• [Requirement] Report only the number of lines below in which the string "none" appears.

Front-end code change data:
§
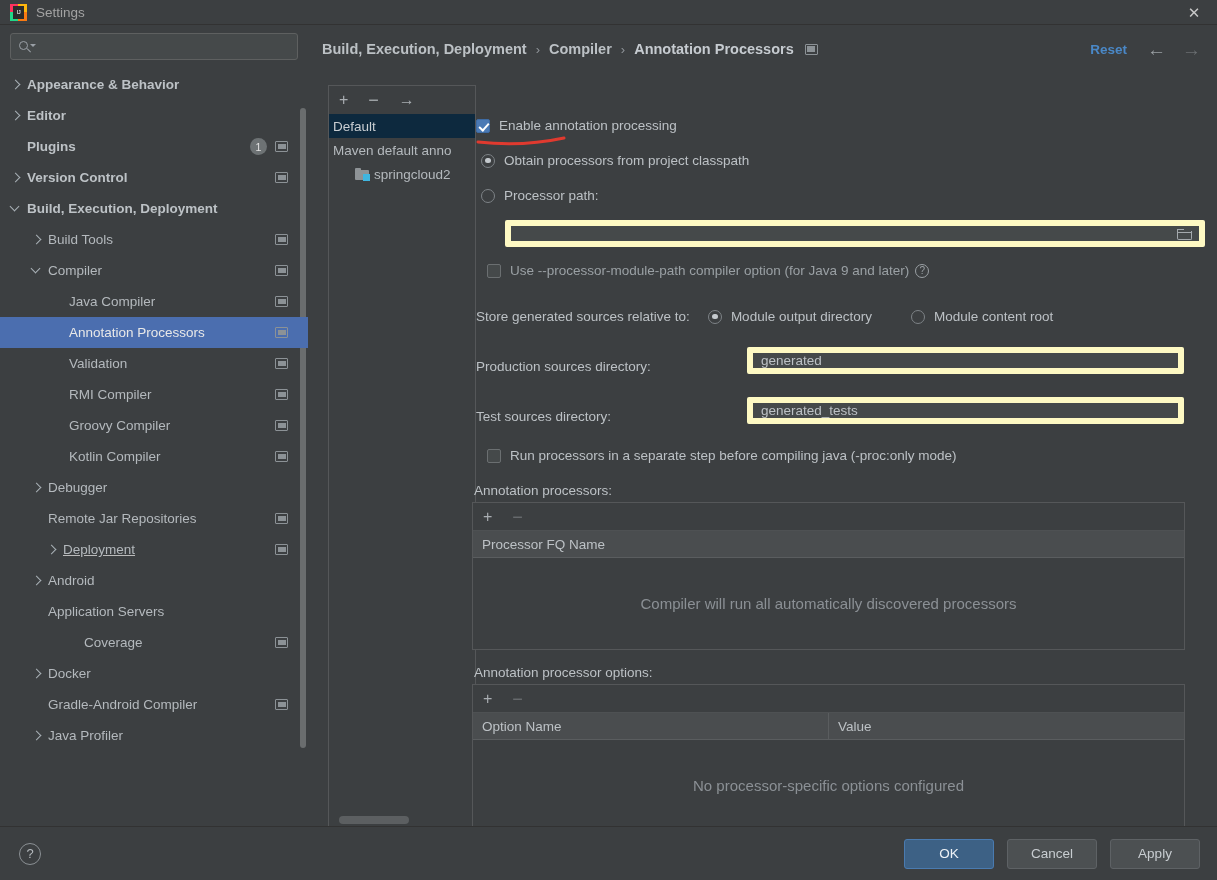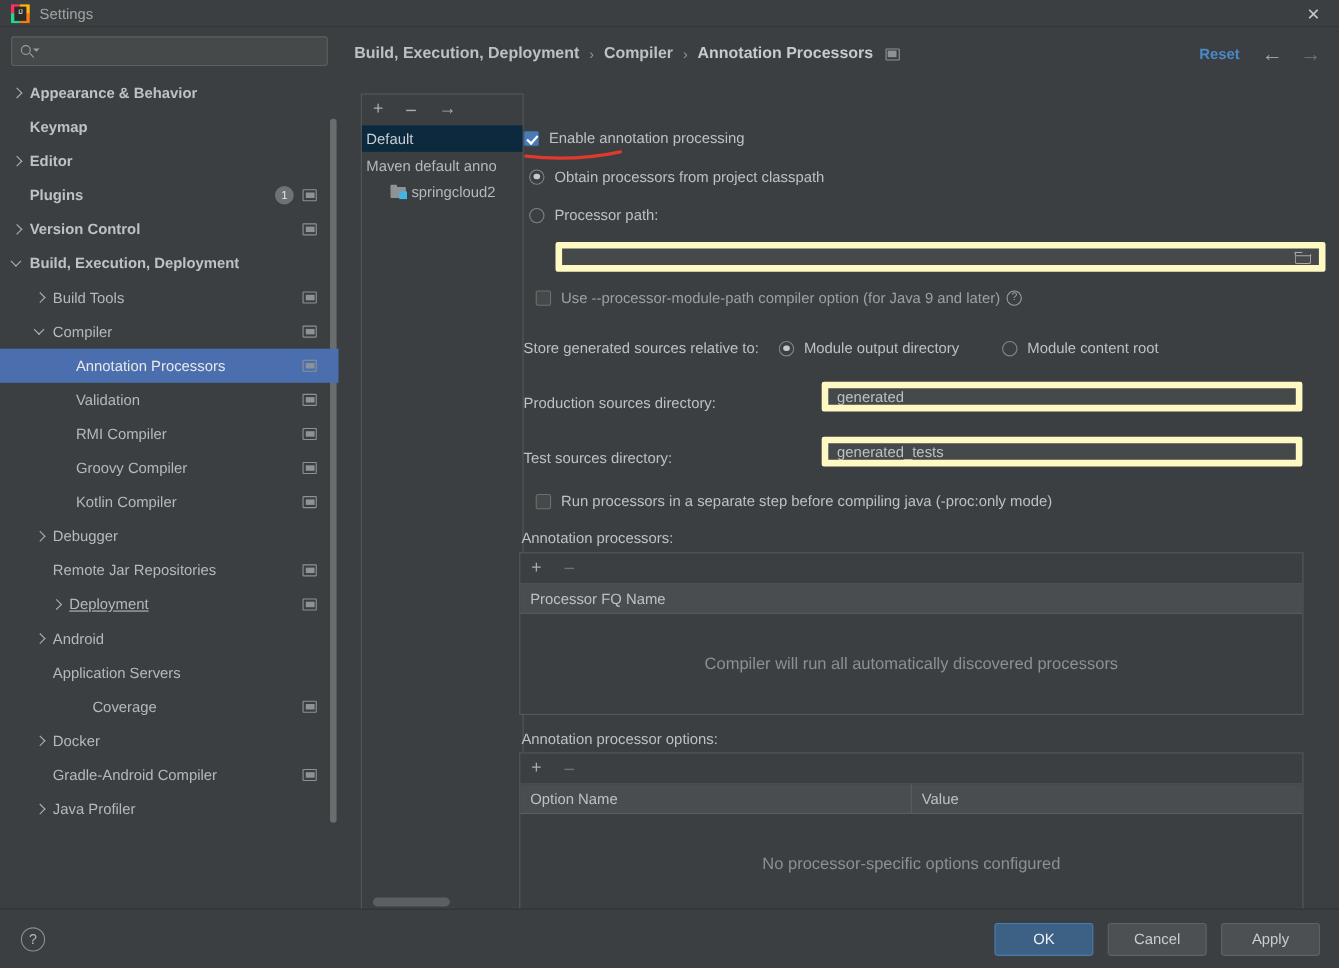--- a/index.html
+++ b/index.html
@@ -283,25 +283,20 @@
     <div class="sb-track">
       <div class="sb-scroll"></div>
     </div>
     <div class="tree" id="tree">
         <div class="tree-row bold" style="padding-left: 10px;">
           <span class="arrow right"></span>
           <span class="tree-label">Appearance &amp; Behavior</span>
           <span class="spacer"></span>
         </div>
         <div class="tree-row bold" style="padding-left: 10px;">
-          <span class="arrow none"></span>
-          <span class="tree-label">Keymap</span>
-          <span class="spacer"></span>
-        </div>
-        <div class="tree-row bold" style="padding-left: 10px;">
           <span class="arrow right"></span>
           <span class="tree-label">Editor</span>
           <span class="spacer"></span>
         </div>
         <div class="tree-row bold" style="padding-left: 10px;">
           <span class="arrow none"></span>
           <span class="tree-label">Plugins</span>
           <span class="spacer"></span>
           <span class="badge">1</span>
           <span class="proj-icon"></span>
@@ -319,20 +314,26 @@
         </div>
         <div class="tree-row" style="padding-left: 31px;">
           <span class="arrow right"></span>
           <span class="tree-label">Build Tools</span>
           <span class="spacer"></span>
           <span class="proj-icon"></span>
         </div>
         <div class="tree-row" style="padding-left: 31px;">
           <span class="arrow down"></span>
           <span class="tree-label">Compiler</span>
+          <span class="spacer"></span>
+          <span class="proj-icon"></span>
+        </div>
+        <div class="tree-row" style="padding-left: 52px;">
+          <span class="arrow none"></span>
+          <span class="tree-label">Java Compiler</span>
           <span class="spacer"></span>
           <span class="proj-icon"></span>
         </div>
         <div class="tree-row selected" style="padding-left: 52px;">
           <span class="arrow none"></span>
           <span class="tree-label">Annotation Processors</span>
           <span class="spacer"></span>
           <span class="proj-icon"></span>
         </div>
         <div class="tree-row" style="padding-left: 52px;">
§
• [Exercise response] 4